## PROBLEMA A RESOLVER:
Según el texto sobre Alí Babá, ¿con qué calificativos describen los analistas del relato al ser en que puede convertirse el ser humano cuando su moralidad se pervierte?

## TEXTO DEL EJERCICIO:
---+---
Inicialmente, Alí es un personaje bueno, un persa humilde y generoso que para cuidar de sus esposas y sus dos hijos, corta la leña, la transporta en sus asnos y va luego a venderla en el mercado de la localidad más cercana a su modesta vivienda. Pero un día descubre una cueva donde cuarenta ladrones ocultan un descomunal tesoro producto de sus fechorías, entonces deja de ser un humilde leñador para convertirse en un hombre rico producto de los saqueos que emprende sistemáticamente dentro en aquella caja fuerte natural. Es decir, Alí se convierte también en un potente ladrón.

Todos los analistas del relato llegan más o menos a la misma conclusión. A la inversa de las tesis de Hobbes, Alí Babá encarna la idea de que el ser humano puede ser en su infancia, honesto y humilde, pero debido a los obstáculos por los que pasa, su moralidad se pervierte y puede convertirse en un ser vil, despiadado, deshonesto e inescrupuloso.

El relato persa me recuerda la historia personal de Hugo Chávez. De una infancia pobre y modesta en un pueblecito del llano en llamas barinés, de una juventud llena de ideales justicieros y redentores, y de artífice de un golpe de Estado que predicaba la lucha contra la corrupción, el “arañerito”, como le llaman cursimente sus seguidores, termina convertido en el creador, instigador e inspirador del más grande club de delincuentes de cuello blanco que se haya conocido en la historia de América Latina.
---+---
## MATERIAL DE CONSULTA:
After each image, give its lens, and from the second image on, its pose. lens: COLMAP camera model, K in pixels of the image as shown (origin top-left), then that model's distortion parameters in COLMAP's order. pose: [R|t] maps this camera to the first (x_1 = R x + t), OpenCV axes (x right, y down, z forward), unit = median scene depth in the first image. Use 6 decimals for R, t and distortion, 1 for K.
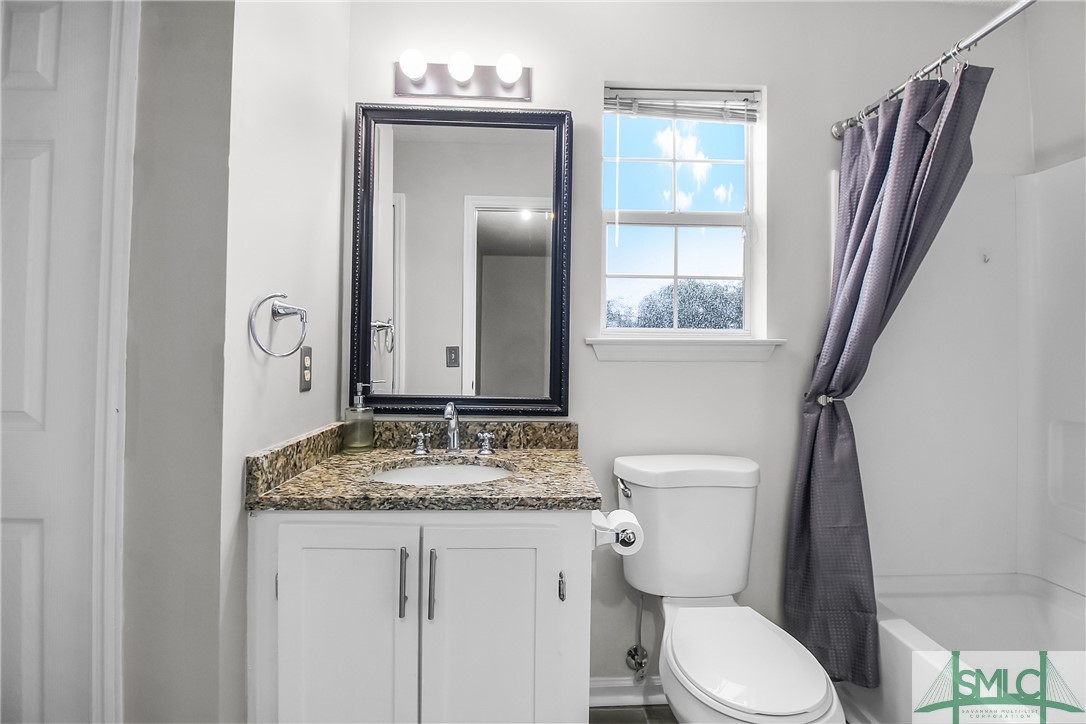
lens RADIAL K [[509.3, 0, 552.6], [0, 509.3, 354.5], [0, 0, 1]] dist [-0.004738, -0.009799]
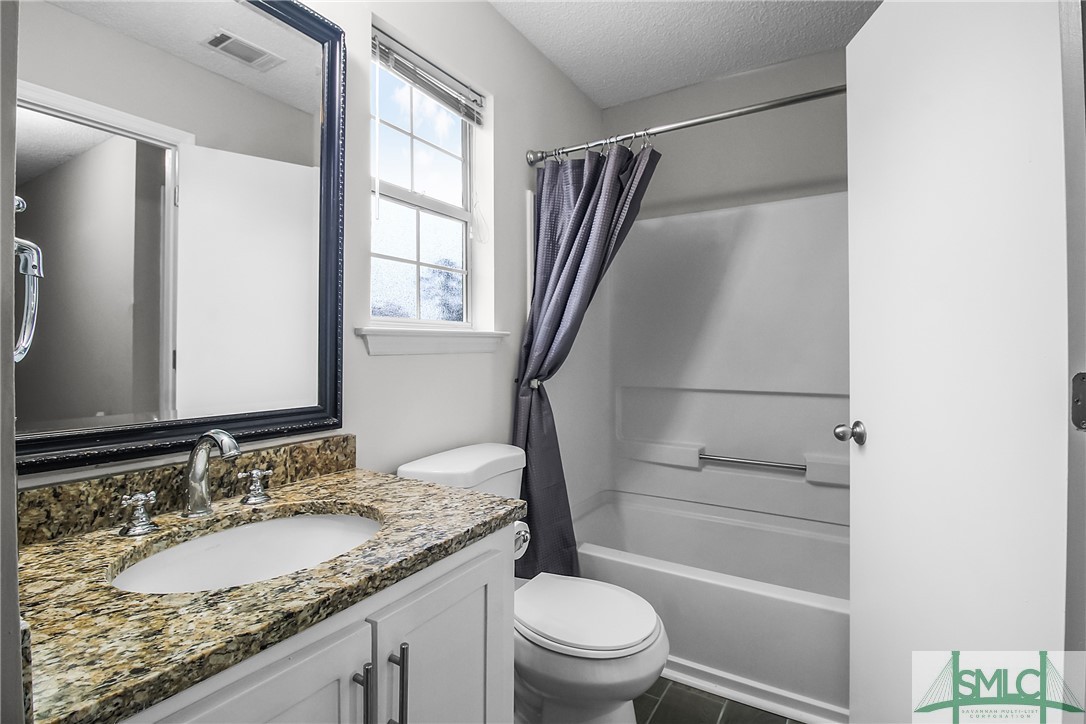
---+---
## LA RESPUESTA:
Vil, despiadado, deshonesto e inescrupuloso.